Co jest? Jak to możliwe? Nie dał rady nawet jednemu stworowi? Który na dodatek go zranił? Ile już miał lat? Aż tyle? Był już naprawdę tak niedołężny? Cóż... rzeczywiście łupało go nieźle w kościach. Odczuwał zmiany pogody. I to jak! Ale przecież nie tak niedawno świetnie sobie radził jako ochroniarz. Szlachcice zawsze byli zadowoleni, z obitych gęb opryszków czy konkurentów. Jednak paru zbójów, a mutant to co innego. Postanowił zwalić winę na to. Nie bł przyzwyczajony do takiego przeciwnika. A z tamtymi bandytami jeszcze w mieście to był po prostu pech. No i tchórzostwo wrogów.
Mimo to był bardzo przygnębiony. Zwalenie winy wydawało się tylko chwilowym ukojeniem niespokojnego umysłu i kruchego już honoru. Podszedł ze spuszczoną głową do kapłanki, prosząc o leczenie.
W zasadzie to czasami zastanawiał się czemu mu tak zależy na honorze? Jeśli, tak jak wszystko na to wskazuje, był zabójcą trolli, demonów, to nie ginąć w walce, z którymś z nich, żył w hańbie od lat. Odkupienie nie przyjdzie łatwo, jeśli będzie próbował dokończyć stracone życie.

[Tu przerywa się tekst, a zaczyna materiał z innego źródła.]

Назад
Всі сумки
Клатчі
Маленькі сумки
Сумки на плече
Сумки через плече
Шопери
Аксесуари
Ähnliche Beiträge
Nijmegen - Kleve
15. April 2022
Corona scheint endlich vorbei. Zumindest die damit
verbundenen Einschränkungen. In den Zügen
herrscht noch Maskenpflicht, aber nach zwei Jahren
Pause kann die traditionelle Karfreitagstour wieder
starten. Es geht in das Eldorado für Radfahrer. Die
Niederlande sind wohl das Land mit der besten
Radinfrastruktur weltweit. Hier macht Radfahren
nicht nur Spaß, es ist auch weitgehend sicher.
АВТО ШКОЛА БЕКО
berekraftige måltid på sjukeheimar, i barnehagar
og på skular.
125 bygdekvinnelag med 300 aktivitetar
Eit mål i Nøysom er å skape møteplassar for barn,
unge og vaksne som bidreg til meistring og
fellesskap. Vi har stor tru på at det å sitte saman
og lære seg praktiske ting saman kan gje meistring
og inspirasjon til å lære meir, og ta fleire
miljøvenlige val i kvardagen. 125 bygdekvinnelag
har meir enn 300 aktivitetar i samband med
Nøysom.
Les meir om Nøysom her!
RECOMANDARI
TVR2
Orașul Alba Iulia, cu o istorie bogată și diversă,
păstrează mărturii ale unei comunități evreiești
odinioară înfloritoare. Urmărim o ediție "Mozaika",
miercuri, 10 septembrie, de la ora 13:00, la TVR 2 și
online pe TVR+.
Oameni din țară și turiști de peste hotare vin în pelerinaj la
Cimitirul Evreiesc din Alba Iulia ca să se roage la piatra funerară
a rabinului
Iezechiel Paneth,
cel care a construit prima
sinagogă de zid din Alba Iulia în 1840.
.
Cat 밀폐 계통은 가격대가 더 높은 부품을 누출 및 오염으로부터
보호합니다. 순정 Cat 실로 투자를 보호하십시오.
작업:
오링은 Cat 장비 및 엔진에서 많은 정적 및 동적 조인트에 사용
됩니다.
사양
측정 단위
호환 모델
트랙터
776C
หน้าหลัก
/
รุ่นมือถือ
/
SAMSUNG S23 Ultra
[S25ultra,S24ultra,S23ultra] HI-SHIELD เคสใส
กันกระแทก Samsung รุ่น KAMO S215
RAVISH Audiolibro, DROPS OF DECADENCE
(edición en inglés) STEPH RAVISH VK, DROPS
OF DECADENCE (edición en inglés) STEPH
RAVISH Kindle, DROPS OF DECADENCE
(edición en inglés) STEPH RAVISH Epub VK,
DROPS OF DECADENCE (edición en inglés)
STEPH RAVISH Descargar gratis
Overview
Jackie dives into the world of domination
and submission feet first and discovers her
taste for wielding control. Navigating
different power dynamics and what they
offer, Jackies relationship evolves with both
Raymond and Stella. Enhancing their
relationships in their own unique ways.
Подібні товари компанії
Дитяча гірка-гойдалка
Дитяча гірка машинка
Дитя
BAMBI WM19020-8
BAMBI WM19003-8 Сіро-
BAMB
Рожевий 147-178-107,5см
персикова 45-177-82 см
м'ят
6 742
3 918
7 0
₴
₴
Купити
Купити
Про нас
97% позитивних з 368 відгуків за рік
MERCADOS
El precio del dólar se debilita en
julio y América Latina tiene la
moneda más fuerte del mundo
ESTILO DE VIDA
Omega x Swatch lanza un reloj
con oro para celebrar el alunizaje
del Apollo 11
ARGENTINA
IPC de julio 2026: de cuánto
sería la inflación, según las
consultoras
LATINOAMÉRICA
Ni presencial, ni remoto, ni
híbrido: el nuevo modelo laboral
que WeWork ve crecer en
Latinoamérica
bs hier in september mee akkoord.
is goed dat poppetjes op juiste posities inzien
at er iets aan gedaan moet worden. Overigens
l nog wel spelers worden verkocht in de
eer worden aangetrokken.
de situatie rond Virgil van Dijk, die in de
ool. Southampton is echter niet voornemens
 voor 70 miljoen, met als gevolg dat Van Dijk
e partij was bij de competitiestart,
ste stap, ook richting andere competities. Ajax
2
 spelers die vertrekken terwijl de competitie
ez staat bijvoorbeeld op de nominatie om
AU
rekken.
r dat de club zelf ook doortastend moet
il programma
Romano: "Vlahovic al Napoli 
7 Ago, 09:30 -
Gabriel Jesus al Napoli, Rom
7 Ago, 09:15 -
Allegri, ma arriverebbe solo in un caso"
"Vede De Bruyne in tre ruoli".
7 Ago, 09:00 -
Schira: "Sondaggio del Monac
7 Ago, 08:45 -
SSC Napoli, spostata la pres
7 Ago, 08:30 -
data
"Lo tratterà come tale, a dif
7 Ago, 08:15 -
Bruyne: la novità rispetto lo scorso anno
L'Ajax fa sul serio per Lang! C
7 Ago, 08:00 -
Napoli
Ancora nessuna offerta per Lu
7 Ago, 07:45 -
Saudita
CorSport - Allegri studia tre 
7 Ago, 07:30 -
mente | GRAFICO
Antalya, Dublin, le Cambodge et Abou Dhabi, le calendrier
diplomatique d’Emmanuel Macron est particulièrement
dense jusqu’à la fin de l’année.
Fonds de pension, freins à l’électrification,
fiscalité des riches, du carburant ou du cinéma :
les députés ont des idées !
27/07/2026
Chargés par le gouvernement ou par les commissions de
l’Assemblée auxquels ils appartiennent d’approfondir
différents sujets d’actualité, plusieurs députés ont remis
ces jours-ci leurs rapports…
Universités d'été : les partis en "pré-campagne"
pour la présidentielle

Póki co pałał też wrogością do Eryka. Gdyby nie wtrącił się mógłby sam sobie poradzić. A ten wbił ten swój milion razy większy, od krasnoludzkiego, młot w PLECY mutanta. Czy on zgubił gdzieś swoje sumienie? Wróg nie wróg, sam godził w swój honor, tak rozprawiając się z wrogiem. Na dodatek zabrał też godność krasnoluda "pomagając" mu na sam koniec walki.
Sigmar wiele stracił w oczach krasnoluda.